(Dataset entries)

>>

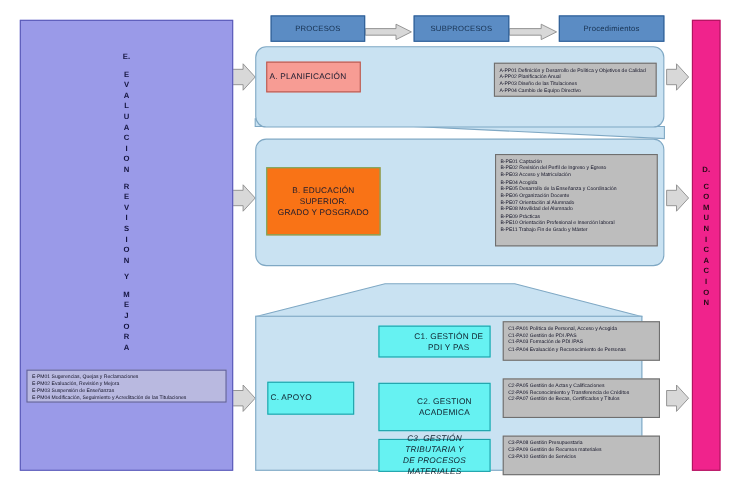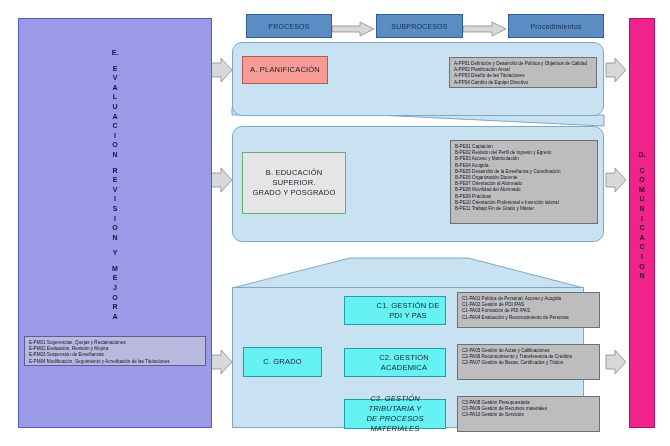--- a/index.html
+++ b/index.html
@@ -23,24 +23,24 @@
   
   .hdr-box{background:#5b8cc4;border:1px solid #2f5f96;
      display:flex;align-items:center;justify-content:center;
      font-size:7px;color:#16304f;letter-spacing:.2px;}
 
   
   .panel{background:#c9e2f2;border:1px solid #7fa8c4;}
   .panel.rnd{border-radius:10px;}
 
   
-  .pbox{display:flex;align-items:center;justify-content:center;text-align:center;
+  .pbox{display:flex;align-items:center;text-align:center;
      font-size:7.5px;line-height:10px;letter-spacing:.2px;padding:2px;}
   .pbox.pink{background:#f79c94;border:1px solid #b55a52;color:#1a1a2e;}
-  .pbox.green{background:#e5e5e5;border:1px solid #6ab06a;color:#1a1a2e;}
+  .pbox.green{background:#f97316;border:1px solid #6ab06a;color:#1a1a2e;}
   .pbox.cyan{background:#66f2f2;border:1px solid #1f9fa8;color:#10222e;}
 
   
   .listbox{background:#bdbdbd;border:1px solid #6f6f6f;
      padding:3px 4px;font-size:4.6px;line-height:6.2px;color:#141428;}
   .listbox.light{background:#b9b9e0;border:1px solid #5c5c9a;}
   .listbox div{white-space:nowrap;}
 
   
   svg.overlay{position:absolute;left:0;top:0;width:670px;height:446px;
@@ -216,27 +216,27 @@
     <div>B-PE07 Orientación al Alumnado</div>
     <div>B-PE08 Movilidad del  Alumnado</div>
     <div>B-PE09 Prácticas</div>
     <div>B-PE10 Orientación Profesional e Inserción laboral</div>
     <div>B-PE11 Trabajo Fin de Grado y Máster</div>
   </div>
 
   <div class="abs panel" style="left:232px;top:287px;width:352px;height:141px;"></div>
 
   <div class="abs pbox cyan" style="left:243px;top:347px;width:79px;height:30px;">
-    <span>C. GRADO</span>
+    <span>C. APOYO</span>
   </div>
 
   <div class="abs pbox cyan" style="left:344px;top:296px;width:102px;height:29px;padding-left:28px;">
     <span>C1. GESTIÓN DE PDI Y PAS</span>
   </div>
-  <div class="abs pbox cyan" style="left:344px;top:348px;width:102px;height:29px;padding-left:20px;">
+  <div class="abs pbox cyan" style="left:344px;top:348px;width:102px;height:44px;padding-left:20px;">
     <span>C2. GESTION ACADEMICA</span>
   </div>
   <div class="abs pbox cyan" style="left:344px;top:399px;width:102px;height:30px;font-style:italic;">
     <span>
       <span>C3. GESTIÓN TRIBUTARIA Y</span><br>
       <span>DE PROCESOS MATERIALES</span>
     </span>
   </div>
 
   <div class="abs listbox" style="left:457px;top:292px;width:143px;height:36px;">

<<

* [Activity]: Identify the lines in the entries above that contain "Orientación", then copy them out.

* [Result of this exercise]:
     <div>B-PE07 Orientación al Alumnado</div>
     <div>B-PE10 Orientación Profesional e Inserción laboral</div>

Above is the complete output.